Supervised by Dr Peter Owira, Osman investigated the prevalence of and the factors associated with the development of Metabolic Syndrome (MS) and lipodystrophy in people with HIV on antiretroviral therapy (ART) at the Ikusasa Clinic located at Addington Hospital in Durban, KwaZulu-Natal. This cross-sectional retrospective study was based on patient interviews and review of records of 350 patients. Structured questionnaires and data collection forms were used to collect data on demographic, socio-economic, lifestyle, clinical and laboratory investigation.

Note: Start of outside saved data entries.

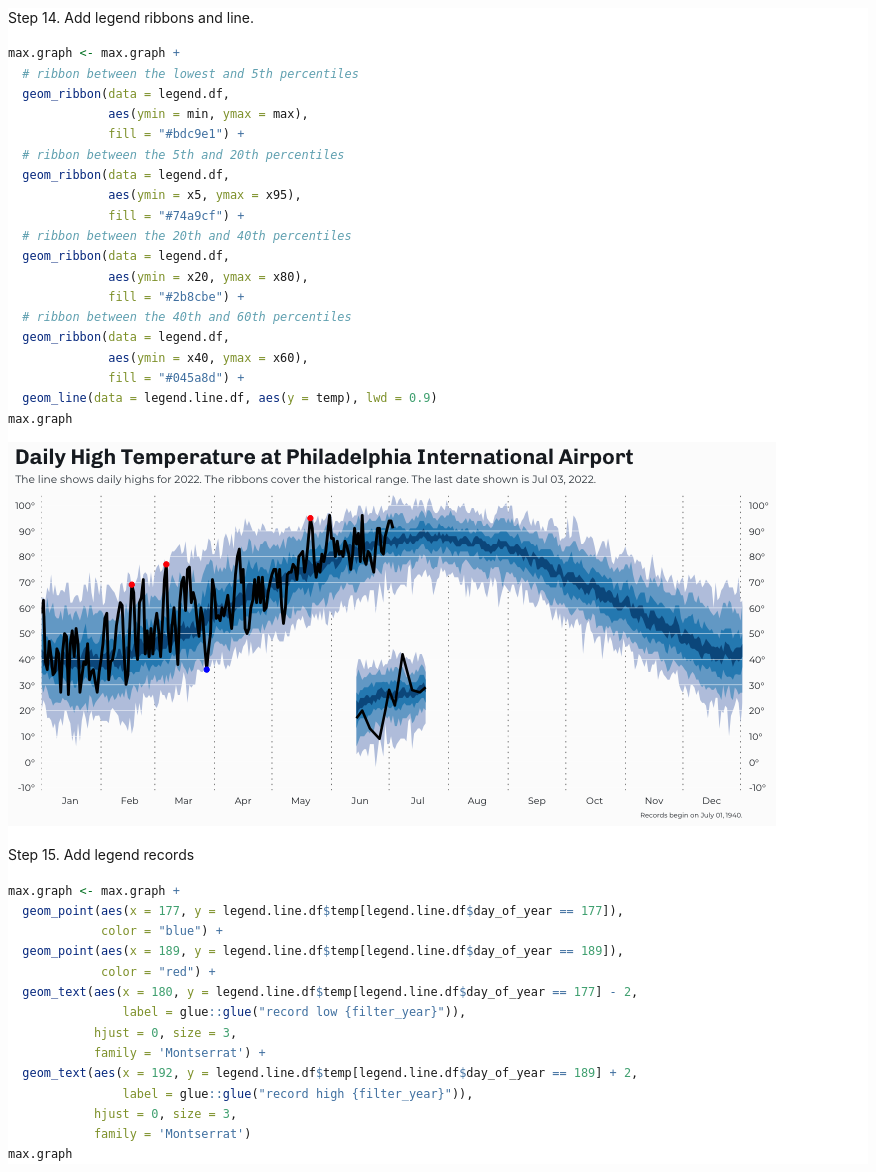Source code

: Step 14. Add legend ribbons and line.

``` r
max.graph <- max.graph +
  # ribbon between the lowest and 5th percentiles
  geom_ribbon(data = legend.df,
              aes(ymin = min, ymax = max),
              fill = "#bdc9e1") +
  # ribbon between the 5th and 20th percentiles
  geom_ribbon(data = legend.df,
              aes(ymin = x5, ymax = x95),
              fill = "#74a9cf") +
  # ribbon between the 20th and 40th percentiles
  geom_ribbon(data = legend.df,
              aes(ymin = x20, ymax = x80),
              fill = "#2b8cbe") +
  # ribbon between the 40th and 60th percentiles
  geom_ribbon(data = legend.df,
              aes(ymin = x40, ymax = x60),
              fill = "#045a8d") +
  geom_line(data = legend.line.df, aes(y = temp), lwd = 0.9)
max.graph
```

![](README_files/figure-gfm/step14-1.png)

Step 15. Add legend records

``` r
max.graph <- max.graph +
  geom_point(aes(x = 177, y = legend.line.df$temp[legend.line.df$day_of_year == 177]),
             color = "blue") +
  geom_point(aes(x = 189, y = legend.line.df$temp[legend.line.df$day_of_year == 189]),
             color = "red") +
  geom_text(aes(x = 180, y = legend.line.df$temp[legend.line.df$day_of_year == 177] - 2,
                label = glue::glue("record low {filter_year}")),
            hjust = 0, size = 3,
            family = 'Montserrat') +
  geom_text(aes(x = 192, y = legend.line.df$temp[legend.line.df$day_of_year == 189] + 2,
                label = glue::glue("record high {filter_year}")),
            hjust = 0, size = 3,
            family = 'Montserrat')
max.graph
```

Osman said the beginning of combination anti-retroviral treatment (cART)- which refers to the combination of drugs are used to keep HIV infections under control – brought about significant improvements in the survival and quality of life of HIV-infected patients as well as a dramatic decrease in the incidence of opportunistic infections. ‘However, metabolic abnormalities and abnormal fat distribution in people on cART have been reported elsewhere, yet not much of it is known in South Africa,’ she continued. She said these metabolic complications and abnormal fat redistribution syndromes were a risk for type 2 diabetes and cardiovascular disease complications.

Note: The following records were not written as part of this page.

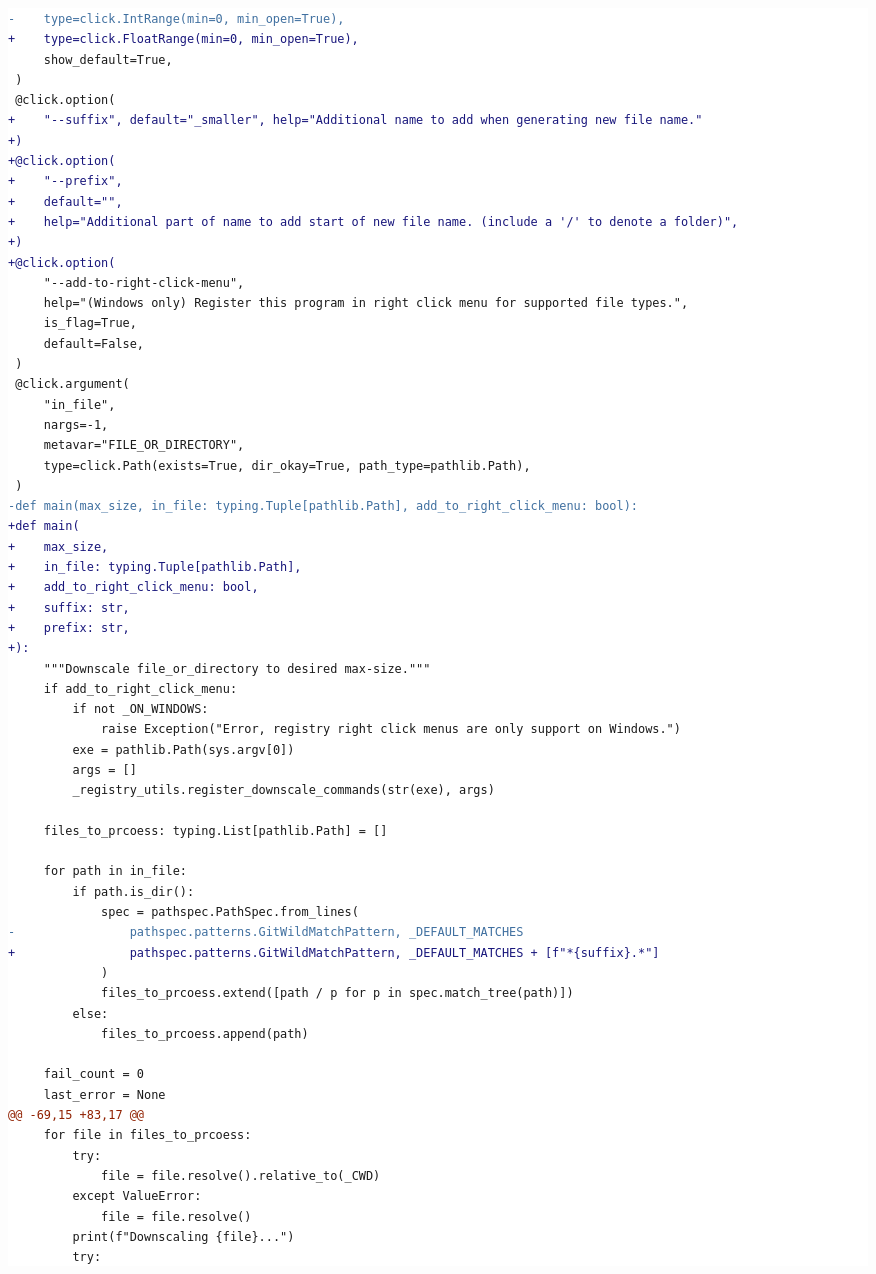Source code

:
 ```diff
-    type=click.IntRange(min=0, min_open=True),
+    type=click.FloatRange(min=0, min_open=True),
     show_default=True,
 )
 @click.option(
+    "--suffix", default="_smaller", help="Additional name to add when generating new file name."
+)
+@click.option(
+    "--prefix",
+    default="",
+    help="Additional part of name to add start of new file name. (include a '/' to denote a folder)",
+)
+@click.option(
     "--add-to-right-click-menu",
     help="(Windows only) Register this program in right click menu for supported file types.",
     is_flag=True,
     default=False,
 )
 @click.argument(
     "in_file",
     nargs=-1,
     metavar="FILE_OR_DIRECTORY",
     type=click.Path(exists=True, dir_okay=True, path_type=pathlib.Path),
 )
-def main(max_size, in_file: typing.Tuple[pathlib.Path], add_to_right_click_menu: bool):
+def main(
+    max_size,
+    in_file: typing.Tuple[pathlib.Path],
+    add_to_right_click_menu: bool,
+    suffix: str,
+    prefix: str,
+):
     """Downscale file_or_directory to desired max-size."""
     if add_to_right_click_menu:
         if not _ON_WINDOWS:
             raise Exception("Error, registry right click menus are only support on Windows.")
         exe = pathlib.Path(sys.argv[0])
         args = []
         _registry_utils.register_downscale_commands(str(exe), args)
 
     files_to_prcoess: typing.List[pathlib.Path] = []
 
     for path in in_file:
         if path.is_dir():
             spec = pathspec.PathSpec.from_lines(
-                pathspec.patterns.GitWildMatchPattern, _DEFAULT_MATCHES
+                pathspec.patterns.GitWildMatchPattern, _DEFAULT_MATCHES + [f"*{suffix}.*"]
             )
             files_to_prcoess.extend([path / p for p in spec.match_tree(path)])
         else:
             files_to_prcoess.append(path)
 
     fail_count = 0
     last_error = None
@@ -69,15 +83,17 @@
     for file in files_to_prcoess:
         try:
             file = file.resolve().relative_to(_CWD)
         except ValueError:
             file = file.resolve()
         print(f"Downscaling {file}...")
         try:
```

Regimen 1a (lamivudine, tenofivir and efavirenz), Regimen 1b (lamivudine, tenofivir and nevirapine), Regimen 2 (didanosine, zidovudine and lopinavir/ritonavir), Fixed Dose Combination (FDC-comprising of tenofovir, emtricitabine and efavirenz) and Modified Regimen (doses of tenofivir adjusted due to renal abnormalities) are used at Addington Hospital. ‘Factors associated with the occurrence of Metabolic Syndrome and lipodystrophy were female gender, Regimen 2, smoking, race, high BMI and duration of treatment. Regimen 2 contains Protease Inhibitors (PIs), thus indicating that it contributes to MS as previously reported. These findings suggest that patients on antiretroviral treatment with risk factors should be monitored regularly for MS and lipodystrophy in order to avoid predisposition to diabetes cardiovascular diseases,’ cautioned Osman, adding that the study will assist clinicians with the prescribing of antiretroviral treatment.

Osman is busy with a Primary care drug therapy (PCDT) course for pharmacists. ‘This allows pharmacists to become more clinically involved with their patients,’ she said, adding, ‘My family is extremely excited and grateful that I have completed my PhD as my children need more quality time with their mother.’